ECLI:NL:CRVB:2013:1671
Centrale Raad van Beroep
- Hoger beroep
- Rechtspraak.nl
Afwijzing aanvraag erkenning als vervolgde onder de Wet uitkeringen vervolgingsslachtoffers 1940-1945
In deze zaak heeft de Centrale Raad van Beroep op 5 september 2013 uitspraak gedaan in het hoger beroep van een appellant die verzocht om erkenning als vervolgde in de zin van de Wet uitkeringen vervolgingsslachtoffers 1940-1945 (Wuv). De appellant had eerder een aanvraag ingediend, waarin hij stelde dat hij samen met zijn oudere broer tijdens de Japanse bezetting in het Halimoenkamp was geïnterneerd. De aanvraag werd in eerste instantie afgewezen, omdat niet was komen vast te staan dat de appellant vervolging in de zin van de Wuv had ondergaan. Na een eerdere uitspraak van de Raad, waarin werd geoordeeld dat er onvoldoende bewijs was voor de internering, heeft de verweerder opnieuw het bezwaar van de appellant ongegrond verklaard.
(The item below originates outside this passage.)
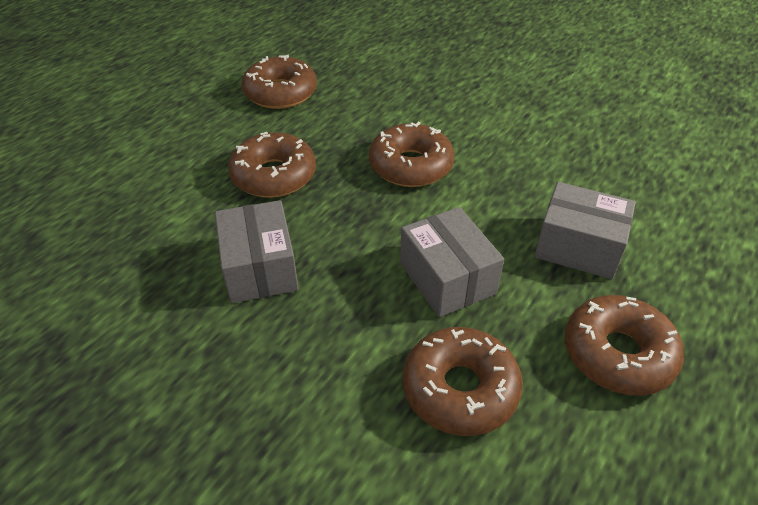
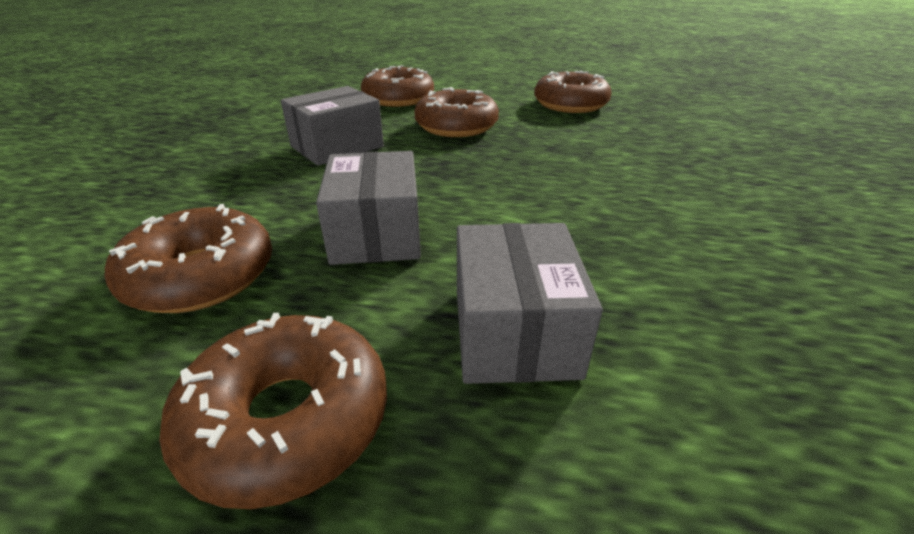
camera: 65 degrees right, 10 degrees down
(410, 166) = (543, 176): brown donut -> brown donut (398, 99)
(447, 278) = (376, 233): grey box -> grey box turned 45 degrees counterclockwise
De Raad heeft vastgesteld dat het nadere onderzoek geen gegevens heeft opgeleverd die de stelling van de appellant ondersteunen. De verklaring van de schoonzuster van de appellant, die de internering bevestigde, werd niet als voldoende betrouwbaar beschouwd, omdat deze niet op eigen waarneming berustte. Ook de verklaringen van andere familieleden gaven geen bevestiging van de internering. De Raad concludeerde dat er geen objectieve bevestiging was voor de internering van de appellant in het Halimoenkamp, en dat de eerdere afwijzing van de aanvraag terecht was.
Uiteindelijk verklaarde de Centrale Raad van Beroep het beroep ongegrond, en er werd geen aanleiding gezien voor een proceskostenveroordeling. De uitspraak benadrukt het belang van objectief bewijs in zaken die betrekking hebben op erkenning als vervolgde onder de Wuv.